Activity >>
The entries below contain a line with "of Trinity. |" and a line with "I believe in the". Quote exactly those two lines and all lines between them.

▽

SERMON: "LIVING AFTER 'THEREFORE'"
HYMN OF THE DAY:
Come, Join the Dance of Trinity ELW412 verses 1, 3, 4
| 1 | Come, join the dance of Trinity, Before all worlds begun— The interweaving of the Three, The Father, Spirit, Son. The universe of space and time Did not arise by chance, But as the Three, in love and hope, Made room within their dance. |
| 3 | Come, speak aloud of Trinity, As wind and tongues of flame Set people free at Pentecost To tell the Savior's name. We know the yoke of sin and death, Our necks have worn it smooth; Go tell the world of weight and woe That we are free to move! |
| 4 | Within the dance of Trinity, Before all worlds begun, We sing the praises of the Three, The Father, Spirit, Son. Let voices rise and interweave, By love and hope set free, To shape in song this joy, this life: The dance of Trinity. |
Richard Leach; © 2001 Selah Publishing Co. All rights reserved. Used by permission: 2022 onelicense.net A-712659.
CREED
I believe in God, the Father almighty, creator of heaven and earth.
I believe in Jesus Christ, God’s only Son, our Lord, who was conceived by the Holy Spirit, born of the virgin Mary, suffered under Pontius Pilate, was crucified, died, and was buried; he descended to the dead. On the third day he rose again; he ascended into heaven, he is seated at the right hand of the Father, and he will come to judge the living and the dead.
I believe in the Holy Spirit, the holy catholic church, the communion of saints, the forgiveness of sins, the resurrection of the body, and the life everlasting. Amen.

△
▽

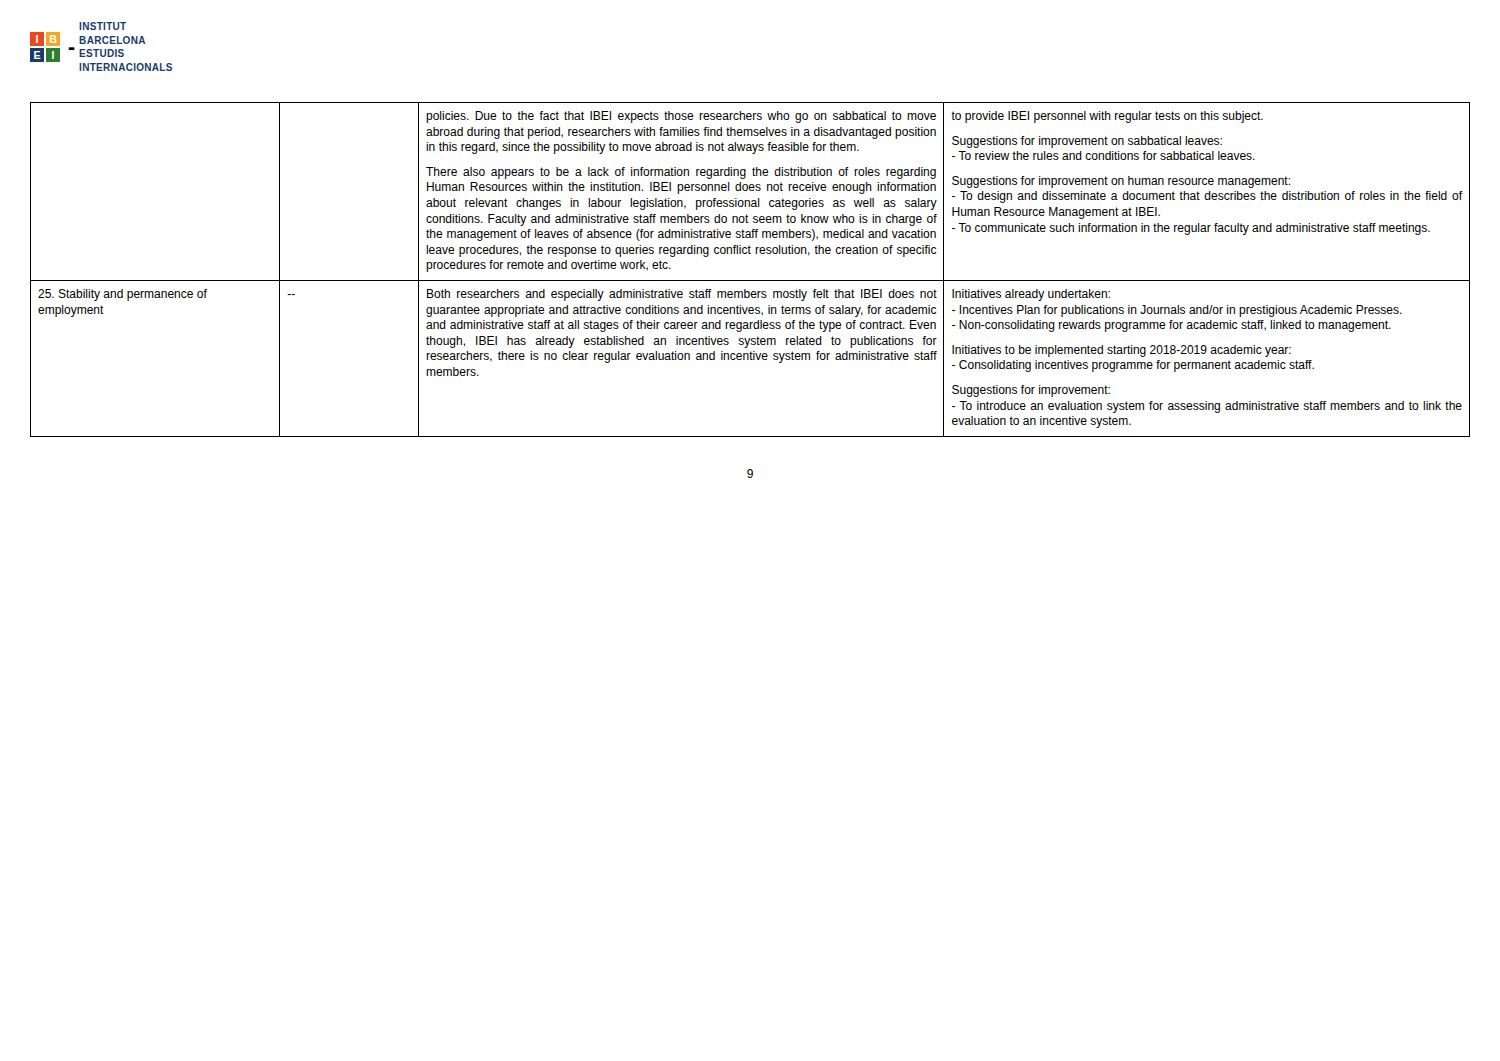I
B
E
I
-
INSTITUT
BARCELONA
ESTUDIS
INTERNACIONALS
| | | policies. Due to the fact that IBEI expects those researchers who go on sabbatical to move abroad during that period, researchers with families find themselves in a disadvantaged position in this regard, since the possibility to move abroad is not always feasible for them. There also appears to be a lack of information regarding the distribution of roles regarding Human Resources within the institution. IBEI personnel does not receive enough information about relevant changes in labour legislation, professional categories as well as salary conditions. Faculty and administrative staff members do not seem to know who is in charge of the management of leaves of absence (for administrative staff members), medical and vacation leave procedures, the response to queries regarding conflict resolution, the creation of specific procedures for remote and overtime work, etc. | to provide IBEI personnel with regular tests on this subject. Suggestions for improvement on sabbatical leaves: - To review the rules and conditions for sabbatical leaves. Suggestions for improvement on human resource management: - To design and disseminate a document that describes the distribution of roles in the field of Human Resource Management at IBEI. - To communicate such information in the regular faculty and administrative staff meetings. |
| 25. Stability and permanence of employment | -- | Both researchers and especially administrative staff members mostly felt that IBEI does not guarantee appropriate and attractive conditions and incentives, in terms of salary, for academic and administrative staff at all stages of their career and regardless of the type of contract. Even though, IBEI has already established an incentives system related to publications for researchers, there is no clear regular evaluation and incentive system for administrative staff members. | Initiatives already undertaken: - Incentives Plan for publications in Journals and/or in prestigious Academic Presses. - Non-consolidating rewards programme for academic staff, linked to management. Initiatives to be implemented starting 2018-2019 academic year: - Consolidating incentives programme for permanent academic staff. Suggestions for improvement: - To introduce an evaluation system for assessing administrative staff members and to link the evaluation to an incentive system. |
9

△
▽

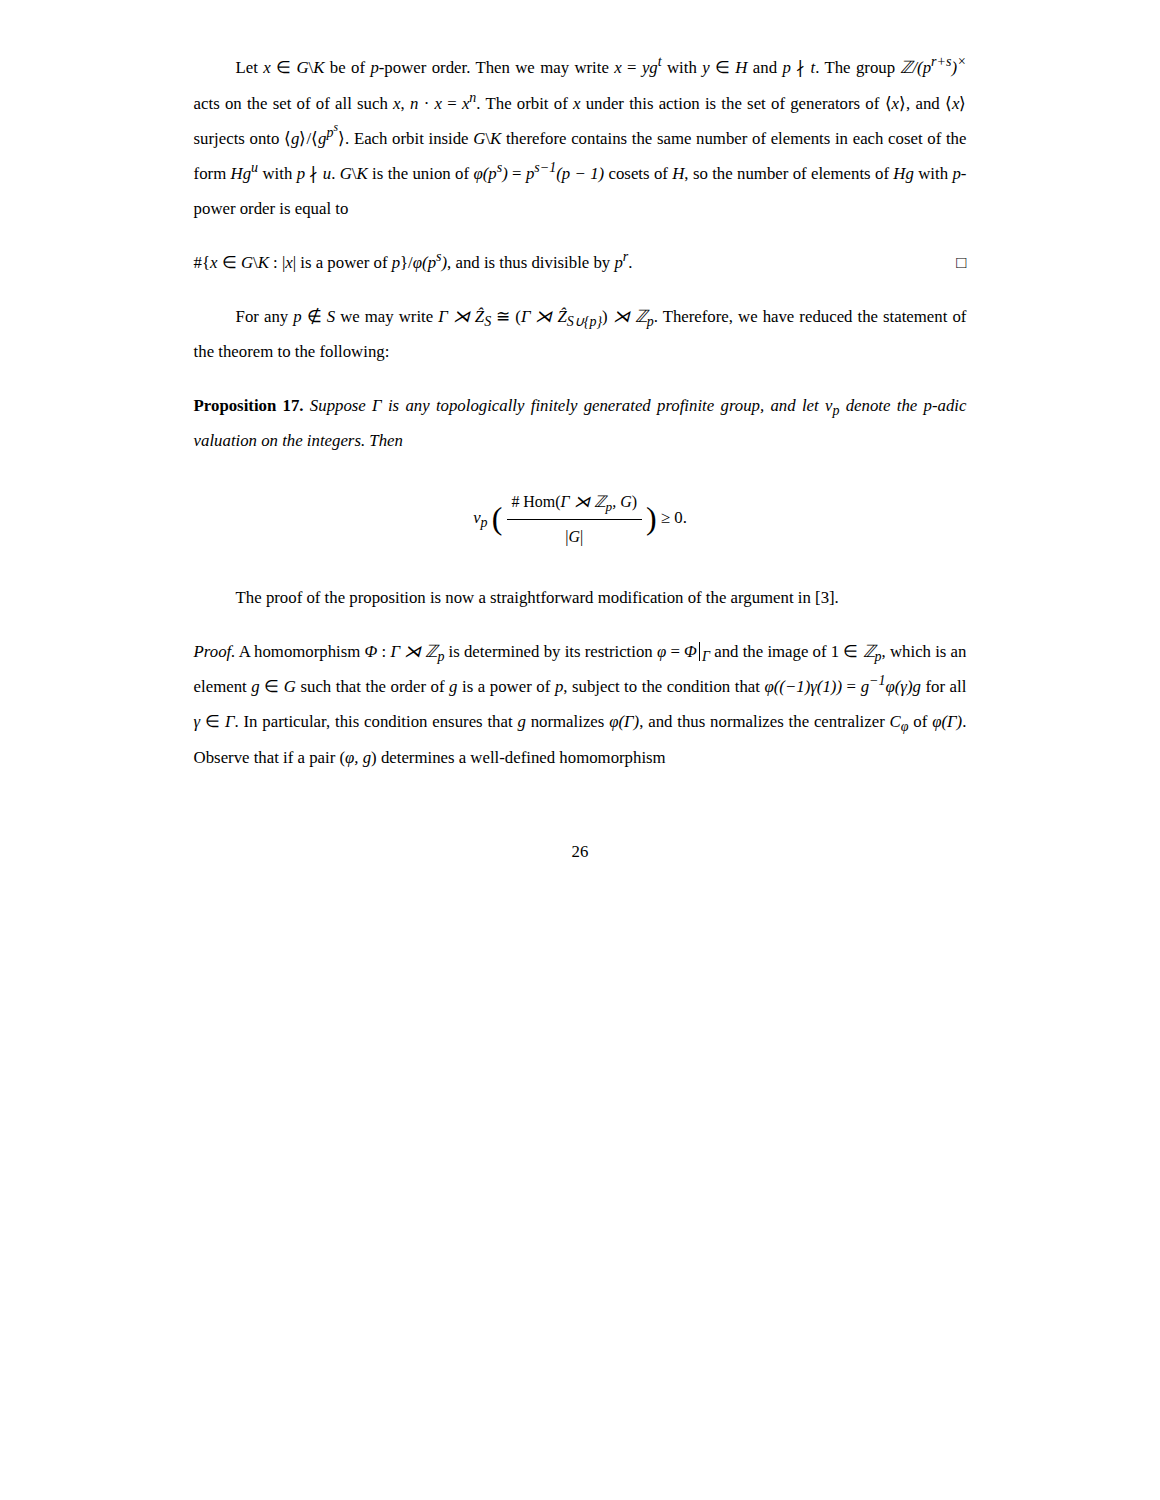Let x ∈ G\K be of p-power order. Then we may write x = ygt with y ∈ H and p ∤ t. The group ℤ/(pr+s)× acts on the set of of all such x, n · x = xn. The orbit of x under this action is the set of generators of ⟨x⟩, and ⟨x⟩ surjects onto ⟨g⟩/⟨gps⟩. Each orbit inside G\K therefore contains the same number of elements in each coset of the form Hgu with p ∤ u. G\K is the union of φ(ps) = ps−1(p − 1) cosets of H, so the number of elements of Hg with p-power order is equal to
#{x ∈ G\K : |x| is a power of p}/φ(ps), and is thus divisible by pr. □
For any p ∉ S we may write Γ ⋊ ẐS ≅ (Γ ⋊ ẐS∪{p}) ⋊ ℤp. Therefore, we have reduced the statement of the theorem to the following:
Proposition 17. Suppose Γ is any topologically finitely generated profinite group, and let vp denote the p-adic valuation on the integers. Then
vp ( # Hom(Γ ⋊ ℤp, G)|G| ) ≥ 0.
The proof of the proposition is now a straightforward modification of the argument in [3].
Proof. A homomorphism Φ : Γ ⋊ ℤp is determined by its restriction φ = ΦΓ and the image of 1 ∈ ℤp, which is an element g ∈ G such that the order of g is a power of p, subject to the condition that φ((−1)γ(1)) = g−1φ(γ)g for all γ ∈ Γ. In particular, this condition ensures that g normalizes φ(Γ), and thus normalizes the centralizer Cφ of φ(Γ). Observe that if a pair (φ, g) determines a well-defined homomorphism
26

△

Response to this exercise >>
| 4 | Within the dance of Trinity, Before all worlds begun, We sing the praises of the Three, The Father, Spirit, Son. Let voices rise and interweave, By love and hope set free, To shape in song this joy, this life: The dance of Trinity. |
Richard Leach; © 2001 Selah Publishing Co. All rights reserved. Used by permission: 2022 onelicense.net A-712659.
CREED
I believe in God, the Father almighty, creator of heaven and earth.
I believe in Jesus Christ, God’s only Son, our Lord, who was conceived by the Holy Spirit, born of the virgin Mary, suffered under Pontius Pilate, was crucified, died, and was buried; he descended to the dead. On the third day he rose again; he ascended into heaven, he is seated at the right hand of the Father, and he will come to judge the living and the dead.
I believe in the Holy Spirit, the holy catholic church, the communion of saints, the forgiveness of sins, the resurrection of the body, and the life everlasting. Amen.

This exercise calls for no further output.